(Annotation records)
★ ★ ★ ★ ★
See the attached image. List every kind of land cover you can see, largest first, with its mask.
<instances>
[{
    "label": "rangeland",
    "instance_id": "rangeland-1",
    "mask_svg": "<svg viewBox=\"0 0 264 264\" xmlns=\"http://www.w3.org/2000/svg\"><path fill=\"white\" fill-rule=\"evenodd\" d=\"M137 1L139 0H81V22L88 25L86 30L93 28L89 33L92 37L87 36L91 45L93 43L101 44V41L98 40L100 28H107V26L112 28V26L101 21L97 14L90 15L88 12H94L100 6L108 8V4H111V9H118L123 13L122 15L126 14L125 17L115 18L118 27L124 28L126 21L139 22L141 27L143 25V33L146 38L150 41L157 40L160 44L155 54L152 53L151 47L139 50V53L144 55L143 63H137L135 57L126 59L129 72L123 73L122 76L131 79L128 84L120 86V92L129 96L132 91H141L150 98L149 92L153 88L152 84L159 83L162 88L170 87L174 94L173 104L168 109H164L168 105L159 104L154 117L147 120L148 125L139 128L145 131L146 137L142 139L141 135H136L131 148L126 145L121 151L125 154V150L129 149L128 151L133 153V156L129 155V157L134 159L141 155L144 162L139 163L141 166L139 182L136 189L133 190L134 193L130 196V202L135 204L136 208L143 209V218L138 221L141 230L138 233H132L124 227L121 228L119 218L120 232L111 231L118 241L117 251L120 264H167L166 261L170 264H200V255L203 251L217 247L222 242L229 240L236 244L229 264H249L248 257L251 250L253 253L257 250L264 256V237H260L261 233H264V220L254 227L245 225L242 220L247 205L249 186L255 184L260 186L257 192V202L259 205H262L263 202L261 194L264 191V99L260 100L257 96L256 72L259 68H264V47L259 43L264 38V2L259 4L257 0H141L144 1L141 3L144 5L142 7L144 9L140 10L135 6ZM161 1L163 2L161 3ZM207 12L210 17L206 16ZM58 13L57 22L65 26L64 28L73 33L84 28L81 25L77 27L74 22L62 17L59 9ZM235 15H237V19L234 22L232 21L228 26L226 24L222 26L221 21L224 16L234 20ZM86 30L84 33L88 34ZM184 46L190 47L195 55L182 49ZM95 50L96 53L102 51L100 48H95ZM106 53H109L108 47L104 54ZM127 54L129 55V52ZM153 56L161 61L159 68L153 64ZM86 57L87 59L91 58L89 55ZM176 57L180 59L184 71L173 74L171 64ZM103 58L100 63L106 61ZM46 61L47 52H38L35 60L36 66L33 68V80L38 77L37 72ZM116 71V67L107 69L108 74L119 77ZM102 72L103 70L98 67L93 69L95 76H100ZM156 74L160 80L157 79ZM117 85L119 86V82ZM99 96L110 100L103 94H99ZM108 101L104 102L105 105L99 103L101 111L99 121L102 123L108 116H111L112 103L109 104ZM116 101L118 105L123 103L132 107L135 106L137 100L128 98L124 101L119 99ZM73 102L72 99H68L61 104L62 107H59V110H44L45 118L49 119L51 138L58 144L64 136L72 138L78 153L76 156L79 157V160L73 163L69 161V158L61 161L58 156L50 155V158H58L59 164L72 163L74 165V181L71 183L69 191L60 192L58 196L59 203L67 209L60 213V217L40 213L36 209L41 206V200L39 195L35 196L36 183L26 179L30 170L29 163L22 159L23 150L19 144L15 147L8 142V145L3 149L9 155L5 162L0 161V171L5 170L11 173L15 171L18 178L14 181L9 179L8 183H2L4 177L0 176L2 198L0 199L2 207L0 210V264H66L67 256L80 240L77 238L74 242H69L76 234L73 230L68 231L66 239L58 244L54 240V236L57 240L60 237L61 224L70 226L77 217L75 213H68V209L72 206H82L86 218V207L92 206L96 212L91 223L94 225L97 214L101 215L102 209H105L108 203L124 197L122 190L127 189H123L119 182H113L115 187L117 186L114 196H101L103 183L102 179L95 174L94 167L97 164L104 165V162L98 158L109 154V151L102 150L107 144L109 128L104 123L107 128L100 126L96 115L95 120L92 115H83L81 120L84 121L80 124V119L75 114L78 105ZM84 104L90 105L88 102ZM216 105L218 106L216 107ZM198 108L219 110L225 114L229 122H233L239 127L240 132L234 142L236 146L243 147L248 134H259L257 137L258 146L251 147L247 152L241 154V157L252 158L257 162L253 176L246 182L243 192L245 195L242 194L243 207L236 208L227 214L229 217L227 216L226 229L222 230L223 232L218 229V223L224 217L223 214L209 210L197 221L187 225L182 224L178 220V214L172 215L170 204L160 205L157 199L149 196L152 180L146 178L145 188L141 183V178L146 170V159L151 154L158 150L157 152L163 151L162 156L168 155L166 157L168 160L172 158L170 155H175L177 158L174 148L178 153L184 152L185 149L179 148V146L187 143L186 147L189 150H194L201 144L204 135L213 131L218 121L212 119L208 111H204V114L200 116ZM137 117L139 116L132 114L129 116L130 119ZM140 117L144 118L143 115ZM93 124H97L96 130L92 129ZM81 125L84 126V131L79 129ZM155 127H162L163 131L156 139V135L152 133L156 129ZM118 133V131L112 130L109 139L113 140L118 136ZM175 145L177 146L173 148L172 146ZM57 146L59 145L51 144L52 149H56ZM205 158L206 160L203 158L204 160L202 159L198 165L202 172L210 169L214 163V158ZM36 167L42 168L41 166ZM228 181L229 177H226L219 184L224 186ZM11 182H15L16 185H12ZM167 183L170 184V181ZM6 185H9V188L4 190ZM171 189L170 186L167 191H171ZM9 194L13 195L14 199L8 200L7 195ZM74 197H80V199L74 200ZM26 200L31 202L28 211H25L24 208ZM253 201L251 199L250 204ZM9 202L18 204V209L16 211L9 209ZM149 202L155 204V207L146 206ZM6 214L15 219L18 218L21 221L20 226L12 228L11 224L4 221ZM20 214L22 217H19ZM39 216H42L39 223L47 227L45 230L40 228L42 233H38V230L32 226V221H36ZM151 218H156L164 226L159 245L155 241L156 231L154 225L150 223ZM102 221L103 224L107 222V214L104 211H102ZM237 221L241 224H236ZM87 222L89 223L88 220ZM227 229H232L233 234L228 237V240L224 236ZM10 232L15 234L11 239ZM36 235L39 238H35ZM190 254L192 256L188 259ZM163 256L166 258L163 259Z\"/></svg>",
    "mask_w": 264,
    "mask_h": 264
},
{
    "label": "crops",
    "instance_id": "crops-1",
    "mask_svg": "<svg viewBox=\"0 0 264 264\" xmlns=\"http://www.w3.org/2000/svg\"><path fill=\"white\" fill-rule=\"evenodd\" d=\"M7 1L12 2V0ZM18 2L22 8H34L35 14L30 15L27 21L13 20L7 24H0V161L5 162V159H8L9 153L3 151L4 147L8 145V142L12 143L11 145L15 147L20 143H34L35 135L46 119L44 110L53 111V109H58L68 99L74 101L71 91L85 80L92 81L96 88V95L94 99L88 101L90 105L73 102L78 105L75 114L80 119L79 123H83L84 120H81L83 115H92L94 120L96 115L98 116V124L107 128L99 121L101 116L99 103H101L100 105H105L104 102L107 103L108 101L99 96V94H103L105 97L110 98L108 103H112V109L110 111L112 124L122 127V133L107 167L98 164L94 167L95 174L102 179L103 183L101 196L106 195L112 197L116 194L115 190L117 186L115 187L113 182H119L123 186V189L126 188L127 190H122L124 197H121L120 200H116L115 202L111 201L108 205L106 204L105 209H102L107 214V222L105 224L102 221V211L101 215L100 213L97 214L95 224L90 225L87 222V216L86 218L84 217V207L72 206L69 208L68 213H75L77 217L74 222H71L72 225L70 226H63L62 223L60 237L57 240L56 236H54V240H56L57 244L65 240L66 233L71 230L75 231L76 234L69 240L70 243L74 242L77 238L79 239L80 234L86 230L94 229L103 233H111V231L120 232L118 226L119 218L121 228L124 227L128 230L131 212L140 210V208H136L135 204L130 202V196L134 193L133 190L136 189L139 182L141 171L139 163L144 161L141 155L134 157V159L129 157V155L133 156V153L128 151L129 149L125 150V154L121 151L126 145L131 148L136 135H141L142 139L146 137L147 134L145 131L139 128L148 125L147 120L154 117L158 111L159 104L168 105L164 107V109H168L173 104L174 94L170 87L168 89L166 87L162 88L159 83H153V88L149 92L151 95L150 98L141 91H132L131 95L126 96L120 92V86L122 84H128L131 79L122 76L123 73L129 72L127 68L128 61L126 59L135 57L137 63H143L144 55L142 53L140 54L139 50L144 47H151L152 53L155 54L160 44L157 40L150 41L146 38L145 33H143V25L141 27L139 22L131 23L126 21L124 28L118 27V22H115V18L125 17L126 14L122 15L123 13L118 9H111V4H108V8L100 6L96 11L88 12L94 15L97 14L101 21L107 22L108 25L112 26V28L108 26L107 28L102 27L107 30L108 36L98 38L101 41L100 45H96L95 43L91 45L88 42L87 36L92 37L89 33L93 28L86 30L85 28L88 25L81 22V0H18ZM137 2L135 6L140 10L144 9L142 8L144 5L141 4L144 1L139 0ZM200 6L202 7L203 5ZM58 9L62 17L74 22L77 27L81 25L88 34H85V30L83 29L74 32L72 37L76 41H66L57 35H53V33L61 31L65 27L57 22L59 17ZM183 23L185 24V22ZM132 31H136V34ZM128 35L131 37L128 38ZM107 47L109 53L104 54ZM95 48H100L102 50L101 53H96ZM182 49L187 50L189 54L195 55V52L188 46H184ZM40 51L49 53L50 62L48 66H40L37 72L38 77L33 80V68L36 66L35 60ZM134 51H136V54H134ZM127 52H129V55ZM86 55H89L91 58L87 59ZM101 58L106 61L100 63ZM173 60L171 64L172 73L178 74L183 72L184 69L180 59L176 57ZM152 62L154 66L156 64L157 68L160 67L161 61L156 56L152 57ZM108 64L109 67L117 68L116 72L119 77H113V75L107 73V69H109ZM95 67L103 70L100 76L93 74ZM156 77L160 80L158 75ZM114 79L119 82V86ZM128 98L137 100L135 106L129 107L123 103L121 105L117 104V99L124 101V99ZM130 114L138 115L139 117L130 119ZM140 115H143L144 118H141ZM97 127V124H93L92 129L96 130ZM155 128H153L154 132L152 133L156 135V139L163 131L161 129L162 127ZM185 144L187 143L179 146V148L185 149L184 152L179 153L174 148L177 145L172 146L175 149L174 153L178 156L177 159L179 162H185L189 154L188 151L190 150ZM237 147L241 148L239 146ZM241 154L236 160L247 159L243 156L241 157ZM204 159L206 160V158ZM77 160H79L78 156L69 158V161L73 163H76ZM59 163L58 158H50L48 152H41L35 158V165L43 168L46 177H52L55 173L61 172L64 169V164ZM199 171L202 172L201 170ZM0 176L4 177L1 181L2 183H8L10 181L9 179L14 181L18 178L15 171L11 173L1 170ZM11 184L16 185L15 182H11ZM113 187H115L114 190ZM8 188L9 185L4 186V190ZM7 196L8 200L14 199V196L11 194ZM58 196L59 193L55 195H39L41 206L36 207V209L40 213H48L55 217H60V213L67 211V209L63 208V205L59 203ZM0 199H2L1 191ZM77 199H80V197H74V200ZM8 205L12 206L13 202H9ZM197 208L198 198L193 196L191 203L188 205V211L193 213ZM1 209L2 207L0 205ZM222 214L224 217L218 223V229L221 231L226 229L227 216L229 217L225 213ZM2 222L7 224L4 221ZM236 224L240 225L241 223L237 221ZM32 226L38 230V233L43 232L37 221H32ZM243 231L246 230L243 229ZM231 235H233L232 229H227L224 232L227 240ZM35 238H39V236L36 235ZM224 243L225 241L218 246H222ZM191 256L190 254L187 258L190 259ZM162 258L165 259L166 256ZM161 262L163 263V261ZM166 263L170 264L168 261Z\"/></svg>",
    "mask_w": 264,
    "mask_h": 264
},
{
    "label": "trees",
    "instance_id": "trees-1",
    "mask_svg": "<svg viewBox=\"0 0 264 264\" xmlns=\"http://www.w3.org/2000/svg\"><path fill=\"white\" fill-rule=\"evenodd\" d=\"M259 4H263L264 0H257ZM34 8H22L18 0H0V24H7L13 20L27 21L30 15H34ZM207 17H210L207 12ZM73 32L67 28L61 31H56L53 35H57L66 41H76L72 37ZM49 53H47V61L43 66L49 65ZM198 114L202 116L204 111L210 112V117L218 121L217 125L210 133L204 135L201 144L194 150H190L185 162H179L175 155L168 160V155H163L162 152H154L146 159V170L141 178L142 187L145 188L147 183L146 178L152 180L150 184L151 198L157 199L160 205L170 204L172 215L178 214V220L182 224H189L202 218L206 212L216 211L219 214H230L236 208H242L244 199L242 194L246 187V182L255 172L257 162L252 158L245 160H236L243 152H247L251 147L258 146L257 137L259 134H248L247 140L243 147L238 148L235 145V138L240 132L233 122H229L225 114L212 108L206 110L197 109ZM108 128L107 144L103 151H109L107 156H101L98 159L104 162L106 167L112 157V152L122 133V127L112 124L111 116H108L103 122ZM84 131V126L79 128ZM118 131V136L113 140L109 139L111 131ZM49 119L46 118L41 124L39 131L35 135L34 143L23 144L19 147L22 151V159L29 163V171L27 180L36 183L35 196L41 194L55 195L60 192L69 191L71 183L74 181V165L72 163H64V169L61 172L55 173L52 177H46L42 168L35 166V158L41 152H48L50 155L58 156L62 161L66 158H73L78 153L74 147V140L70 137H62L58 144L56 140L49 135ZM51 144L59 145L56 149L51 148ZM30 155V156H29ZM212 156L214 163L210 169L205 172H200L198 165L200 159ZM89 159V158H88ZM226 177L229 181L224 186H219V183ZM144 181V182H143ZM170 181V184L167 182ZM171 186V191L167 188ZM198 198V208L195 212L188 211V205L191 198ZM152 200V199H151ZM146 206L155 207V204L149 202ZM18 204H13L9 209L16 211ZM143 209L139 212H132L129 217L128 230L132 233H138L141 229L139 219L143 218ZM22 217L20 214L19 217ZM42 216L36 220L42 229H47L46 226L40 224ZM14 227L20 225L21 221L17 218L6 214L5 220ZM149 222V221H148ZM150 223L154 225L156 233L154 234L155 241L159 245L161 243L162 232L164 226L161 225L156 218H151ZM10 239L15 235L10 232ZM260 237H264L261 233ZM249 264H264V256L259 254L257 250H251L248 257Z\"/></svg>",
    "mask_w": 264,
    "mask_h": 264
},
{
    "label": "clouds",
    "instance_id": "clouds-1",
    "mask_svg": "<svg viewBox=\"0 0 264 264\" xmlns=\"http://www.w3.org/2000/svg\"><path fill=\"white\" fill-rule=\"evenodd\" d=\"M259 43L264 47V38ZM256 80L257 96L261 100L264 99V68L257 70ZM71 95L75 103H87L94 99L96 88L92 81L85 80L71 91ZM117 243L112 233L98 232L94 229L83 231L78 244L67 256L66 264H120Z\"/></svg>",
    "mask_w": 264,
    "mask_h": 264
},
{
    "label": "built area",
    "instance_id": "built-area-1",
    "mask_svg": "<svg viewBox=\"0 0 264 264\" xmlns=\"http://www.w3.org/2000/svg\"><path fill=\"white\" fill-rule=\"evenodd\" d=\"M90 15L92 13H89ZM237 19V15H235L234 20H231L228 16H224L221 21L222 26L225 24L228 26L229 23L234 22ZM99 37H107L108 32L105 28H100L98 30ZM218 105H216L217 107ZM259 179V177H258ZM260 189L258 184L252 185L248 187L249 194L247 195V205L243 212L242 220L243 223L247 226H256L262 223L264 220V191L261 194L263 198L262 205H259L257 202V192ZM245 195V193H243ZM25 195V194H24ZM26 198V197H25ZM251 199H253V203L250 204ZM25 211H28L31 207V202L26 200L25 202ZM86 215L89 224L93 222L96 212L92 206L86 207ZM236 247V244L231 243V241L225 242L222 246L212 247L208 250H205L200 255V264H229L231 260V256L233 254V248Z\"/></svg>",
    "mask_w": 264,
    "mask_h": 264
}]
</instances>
★ ★ ★ ★ ★
**STATED GOAL**: Please filter the rows above down to the lines containing the string "area", matching case exactly.

**THE OUTPUT**:
    "label": "built area",
    "instance_id": "built-area-1",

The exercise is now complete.